[Transcribed page text]
....
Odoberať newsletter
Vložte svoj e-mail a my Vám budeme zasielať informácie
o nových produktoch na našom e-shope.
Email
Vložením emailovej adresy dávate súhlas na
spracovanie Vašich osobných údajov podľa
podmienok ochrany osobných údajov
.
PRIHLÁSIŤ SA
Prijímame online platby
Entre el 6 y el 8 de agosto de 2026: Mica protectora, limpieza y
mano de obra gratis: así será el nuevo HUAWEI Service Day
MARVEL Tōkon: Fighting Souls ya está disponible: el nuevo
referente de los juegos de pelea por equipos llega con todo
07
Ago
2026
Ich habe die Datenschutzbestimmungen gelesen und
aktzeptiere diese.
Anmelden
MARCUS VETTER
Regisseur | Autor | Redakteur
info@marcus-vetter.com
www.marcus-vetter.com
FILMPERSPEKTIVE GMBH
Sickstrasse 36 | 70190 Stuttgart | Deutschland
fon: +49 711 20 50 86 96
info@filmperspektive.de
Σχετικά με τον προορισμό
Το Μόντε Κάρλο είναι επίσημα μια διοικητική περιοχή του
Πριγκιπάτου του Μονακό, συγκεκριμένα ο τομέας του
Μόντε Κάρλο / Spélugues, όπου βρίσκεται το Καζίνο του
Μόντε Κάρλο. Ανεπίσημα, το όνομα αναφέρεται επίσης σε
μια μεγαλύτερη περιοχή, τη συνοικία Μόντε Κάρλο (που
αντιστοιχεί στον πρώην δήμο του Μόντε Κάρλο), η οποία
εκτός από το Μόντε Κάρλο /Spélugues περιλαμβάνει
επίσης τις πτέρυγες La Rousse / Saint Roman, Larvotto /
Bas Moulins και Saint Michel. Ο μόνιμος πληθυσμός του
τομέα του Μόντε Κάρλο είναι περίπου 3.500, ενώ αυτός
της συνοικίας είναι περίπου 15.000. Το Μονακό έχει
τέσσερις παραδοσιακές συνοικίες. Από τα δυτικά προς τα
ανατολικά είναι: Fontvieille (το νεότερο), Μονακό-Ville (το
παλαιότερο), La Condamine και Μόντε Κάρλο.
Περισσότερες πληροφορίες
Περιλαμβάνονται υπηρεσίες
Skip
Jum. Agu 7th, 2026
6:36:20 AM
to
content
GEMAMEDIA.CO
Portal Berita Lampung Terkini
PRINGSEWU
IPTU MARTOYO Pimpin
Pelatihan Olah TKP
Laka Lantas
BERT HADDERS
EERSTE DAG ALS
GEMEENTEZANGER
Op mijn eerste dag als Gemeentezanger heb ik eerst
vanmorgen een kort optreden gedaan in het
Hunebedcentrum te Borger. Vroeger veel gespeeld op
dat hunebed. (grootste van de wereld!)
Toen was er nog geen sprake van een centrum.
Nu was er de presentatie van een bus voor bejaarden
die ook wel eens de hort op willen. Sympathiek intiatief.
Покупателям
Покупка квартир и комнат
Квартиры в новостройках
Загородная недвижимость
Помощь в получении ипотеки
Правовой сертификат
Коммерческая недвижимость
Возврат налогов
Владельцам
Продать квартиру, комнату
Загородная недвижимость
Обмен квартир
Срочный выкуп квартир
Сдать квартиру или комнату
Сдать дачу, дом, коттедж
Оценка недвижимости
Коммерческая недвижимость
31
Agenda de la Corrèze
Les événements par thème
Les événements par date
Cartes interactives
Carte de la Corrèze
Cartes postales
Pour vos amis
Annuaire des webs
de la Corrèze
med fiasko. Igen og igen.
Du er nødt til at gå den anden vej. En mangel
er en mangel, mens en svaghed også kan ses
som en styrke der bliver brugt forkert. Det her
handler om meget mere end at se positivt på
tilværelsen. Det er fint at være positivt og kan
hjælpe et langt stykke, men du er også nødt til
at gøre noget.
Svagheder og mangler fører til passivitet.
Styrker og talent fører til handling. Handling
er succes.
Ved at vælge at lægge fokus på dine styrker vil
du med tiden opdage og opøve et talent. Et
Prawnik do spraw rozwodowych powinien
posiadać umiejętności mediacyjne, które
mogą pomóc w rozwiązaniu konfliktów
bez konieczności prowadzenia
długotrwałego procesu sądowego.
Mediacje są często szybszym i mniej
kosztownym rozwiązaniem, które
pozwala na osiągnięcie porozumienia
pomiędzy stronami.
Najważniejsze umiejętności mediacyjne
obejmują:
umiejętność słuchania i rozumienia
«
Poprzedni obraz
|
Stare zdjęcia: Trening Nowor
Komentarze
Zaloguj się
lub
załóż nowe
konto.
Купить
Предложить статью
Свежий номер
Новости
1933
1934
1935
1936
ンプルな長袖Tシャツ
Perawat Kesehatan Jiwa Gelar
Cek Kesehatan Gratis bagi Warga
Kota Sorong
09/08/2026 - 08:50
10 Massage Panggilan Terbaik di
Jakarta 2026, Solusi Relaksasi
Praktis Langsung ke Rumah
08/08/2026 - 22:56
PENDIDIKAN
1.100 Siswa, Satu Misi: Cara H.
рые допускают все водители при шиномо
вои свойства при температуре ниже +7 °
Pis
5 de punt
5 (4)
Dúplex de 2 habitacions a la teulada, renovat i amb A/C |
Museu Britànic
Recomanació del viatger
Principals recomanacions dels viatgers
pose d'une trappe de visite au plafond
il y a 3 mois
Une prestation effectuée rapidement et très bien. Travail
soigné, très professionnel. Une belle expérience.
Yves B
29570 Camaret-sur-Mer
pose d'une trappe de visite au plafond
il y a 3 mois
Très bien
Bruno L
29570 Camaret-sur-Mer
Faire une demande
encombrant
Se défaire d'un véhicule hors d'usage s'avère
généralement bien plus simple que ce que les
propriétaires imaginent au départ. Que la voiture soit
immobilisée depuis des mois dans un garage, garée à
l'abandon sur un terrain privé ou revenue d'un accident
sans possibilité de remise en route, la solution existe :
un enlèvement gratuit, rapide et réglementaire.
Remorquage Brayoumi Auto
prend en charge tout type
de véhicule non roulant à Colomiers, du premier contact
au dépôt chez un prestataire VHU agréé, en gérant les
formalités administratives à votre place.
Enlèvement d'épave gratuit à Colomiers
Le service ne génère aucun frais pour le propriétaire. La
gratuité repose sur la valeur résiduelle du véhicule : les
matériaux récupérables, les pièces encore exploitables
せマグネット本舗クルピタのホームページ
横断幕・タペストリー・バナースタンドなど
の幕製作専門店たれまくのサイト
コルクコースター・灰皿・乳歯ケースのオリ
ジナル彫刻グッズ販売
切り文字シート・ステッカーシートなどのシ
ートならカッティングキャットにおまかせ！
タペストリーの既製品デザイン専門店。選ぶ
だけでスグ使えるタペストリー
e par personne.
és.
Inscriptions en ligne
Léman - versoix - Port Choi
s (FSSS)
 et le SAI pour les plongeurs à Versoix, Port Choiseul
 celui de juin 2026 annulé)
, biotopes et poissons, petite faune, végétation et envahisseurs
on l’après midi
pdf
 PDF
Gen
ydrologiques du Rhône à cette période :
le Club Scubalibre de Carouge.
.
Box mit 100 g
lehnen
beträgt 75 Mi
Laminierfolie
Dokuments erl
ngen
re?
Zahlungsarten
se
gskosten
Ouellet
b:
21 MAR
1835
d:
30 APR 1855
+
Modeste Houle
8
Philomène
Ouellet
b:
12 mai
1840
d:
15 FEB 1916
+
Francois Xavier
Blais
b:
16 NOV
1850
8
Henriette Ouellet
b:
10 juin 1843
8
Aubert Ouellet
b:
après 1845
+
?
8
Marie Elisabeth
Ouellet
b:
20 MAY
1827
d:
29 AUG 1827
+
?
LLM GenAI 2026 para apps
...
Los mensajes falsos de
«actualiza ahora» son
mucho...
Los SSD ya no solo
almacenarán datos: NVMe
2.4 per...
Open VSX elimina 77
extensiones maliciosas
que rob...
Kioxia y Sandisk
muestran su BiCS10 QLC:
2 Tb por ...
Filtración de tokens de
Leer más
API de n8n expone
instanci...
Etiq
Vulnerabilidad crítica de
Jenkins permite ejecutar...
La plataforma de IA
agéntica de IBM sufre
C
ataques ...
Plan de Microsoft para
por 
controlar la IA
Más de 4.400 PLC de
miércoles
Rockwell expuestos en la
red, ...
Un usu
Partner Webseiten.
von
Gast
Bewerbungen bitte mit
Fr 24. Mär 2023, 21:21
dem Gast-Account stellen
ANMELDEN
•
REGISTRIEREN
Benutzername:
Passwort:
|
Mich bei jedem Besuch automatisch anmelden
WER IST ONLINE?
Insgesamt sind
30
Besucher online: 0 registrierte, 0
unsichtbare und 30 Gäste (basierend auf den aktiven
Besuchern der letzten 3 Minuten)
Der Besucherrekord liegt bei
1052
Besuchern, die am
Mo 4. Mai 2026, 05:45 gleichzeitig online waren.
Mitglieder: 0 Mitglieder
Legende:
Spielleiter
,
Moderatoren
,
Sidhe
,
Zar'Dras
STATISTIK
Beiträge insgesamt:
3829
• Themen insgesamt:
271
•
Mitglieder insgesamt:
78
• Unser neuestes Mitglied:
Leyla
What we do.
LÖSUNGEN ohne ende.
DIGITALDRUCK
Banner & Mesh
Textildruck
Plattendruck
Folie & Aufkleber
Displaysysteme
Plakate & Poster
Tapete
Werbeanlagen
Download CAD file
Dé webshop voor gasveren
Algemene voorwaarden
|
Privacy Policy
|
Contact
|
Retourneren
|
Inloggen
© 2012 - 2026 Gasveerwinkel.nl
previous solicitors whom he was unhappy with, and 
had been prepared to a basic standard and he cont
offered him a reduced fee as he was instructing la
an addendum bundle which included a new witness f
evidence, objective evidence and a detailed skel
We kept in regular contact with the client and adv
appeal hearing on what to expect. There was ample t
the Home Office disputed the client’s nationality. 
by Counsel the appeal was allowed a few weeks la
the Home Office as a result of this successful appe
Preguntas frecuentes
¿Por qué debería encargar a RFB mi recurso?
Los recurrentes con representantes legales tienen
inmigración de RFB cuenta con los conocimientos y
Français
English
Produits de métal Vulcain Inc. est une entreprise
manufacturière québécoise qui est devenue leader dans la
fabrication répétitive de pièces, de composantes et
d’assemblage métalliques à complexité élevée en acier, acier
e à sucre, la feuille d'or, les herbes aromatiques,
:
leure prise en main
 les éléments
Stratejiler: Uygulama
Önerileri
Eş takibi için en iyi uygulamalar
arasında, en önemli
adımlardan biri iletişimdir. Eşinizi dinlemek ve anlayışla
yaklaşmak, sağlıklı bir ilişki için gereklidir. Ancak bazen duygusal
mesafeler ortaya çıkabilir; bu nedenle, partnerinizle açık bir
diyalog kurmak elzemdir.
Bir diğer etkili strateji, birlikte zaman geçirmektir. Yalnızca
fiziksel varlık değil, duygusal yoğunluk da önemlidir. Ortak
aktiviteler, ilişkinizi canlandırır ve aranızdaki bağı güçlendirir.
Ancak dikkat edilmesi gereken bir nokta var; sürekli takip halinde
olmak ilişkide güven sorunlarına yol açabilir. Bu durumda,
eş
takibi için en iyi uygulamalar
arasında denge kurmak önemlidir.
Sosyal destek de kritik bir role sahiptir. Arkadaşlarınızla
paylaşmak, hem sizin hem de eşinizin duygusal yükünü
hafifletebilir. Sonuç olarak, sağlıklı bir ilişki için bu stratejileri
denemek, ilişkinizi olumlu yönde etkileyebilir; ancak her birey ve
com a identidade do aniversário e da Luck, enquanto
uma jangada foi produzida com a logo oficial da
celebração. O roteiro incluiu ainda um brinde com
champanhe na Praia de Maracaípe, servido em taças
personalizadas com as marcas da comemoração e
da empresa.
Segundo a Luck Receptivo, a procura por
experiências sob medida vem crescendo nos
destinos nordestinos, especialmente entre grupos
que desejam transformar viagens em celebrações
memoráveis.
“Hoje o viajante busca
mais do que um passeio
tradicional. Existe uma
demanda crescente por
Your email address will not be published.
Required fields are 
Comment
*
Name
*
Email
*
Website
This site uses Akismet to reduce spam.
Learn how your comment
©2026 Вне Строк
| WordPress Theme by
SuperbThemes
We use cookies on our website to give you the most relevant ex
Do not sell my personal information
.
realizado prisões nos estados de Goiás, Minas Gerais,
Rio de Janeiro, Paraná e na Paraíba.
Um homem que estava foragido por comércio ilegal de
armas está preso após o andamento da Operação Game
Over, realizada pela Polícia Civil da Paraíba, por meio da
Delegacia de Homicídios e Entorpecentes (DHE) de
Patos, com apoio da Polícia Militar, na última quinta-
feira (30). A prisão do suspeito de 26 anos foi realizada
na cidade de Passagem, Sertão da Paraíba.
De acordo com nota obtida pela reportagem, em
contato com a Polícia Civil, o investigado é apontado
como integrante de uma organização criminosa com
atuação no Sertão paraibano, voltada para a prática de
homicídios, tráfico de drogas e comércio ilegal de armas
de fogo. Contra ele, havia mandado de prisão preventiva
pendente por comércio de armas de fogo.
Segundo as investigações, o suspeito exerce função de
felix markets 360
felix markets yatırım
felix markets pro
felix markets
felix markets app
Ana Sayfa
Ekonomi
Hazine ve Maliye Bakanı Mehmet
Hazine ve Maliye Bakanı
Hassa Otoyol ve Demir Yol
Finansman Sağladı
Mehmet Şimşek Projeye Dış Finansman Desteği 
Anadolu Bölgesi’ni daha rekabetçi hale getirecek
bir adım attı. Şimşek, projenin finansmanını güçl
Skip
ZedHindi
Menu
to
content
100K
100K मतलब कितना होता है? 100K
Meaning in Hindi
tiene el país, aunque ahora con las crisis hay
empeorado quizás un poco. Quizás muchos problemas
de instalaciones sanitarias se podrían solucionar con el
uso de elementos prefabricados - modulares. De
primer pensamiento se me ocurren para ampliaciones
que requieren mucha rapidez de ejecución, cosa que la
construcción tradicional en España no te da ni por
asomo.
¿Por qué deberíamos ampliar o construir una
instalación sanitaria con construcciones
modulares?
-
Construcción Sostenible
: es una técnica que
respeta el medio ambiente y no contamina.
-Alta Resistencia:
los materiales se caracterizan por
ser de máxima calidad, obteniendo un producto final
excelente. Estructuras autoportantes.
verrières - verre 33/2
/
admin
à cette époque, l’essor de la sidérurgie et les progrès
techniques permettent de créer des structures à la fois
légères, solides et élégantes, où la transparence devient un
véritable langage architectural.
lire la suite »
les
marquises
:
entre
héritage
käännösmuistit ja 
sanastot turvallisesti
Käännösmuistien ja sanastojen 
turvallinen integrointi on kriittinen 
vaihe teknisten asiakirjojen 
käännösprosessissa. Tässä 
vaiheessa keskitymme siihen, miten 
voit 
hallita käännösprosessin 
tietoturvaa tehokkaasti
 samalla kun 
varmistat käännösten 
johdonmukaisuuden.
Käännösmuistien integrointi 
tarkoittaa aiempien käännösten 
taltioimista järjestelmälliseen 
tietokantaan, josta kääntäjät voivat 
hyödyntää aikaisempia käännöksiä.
....
Copy out the lines word for word, beginning at the first line of the rows and ending after the line that contains "PRIHLÁSIŤ SA".

Odoberať newsletter
Vložte svoj e-mail a my Vám budeme zasielať informácie
o nových produktoch na našom e-shope.
Email
Vložením emailovej adresy dávate súhlas na
spracovanie Vašich osobných údajov podľa
podmienok ochrany osobných údajov
.
PRIHLÁSIŤ SA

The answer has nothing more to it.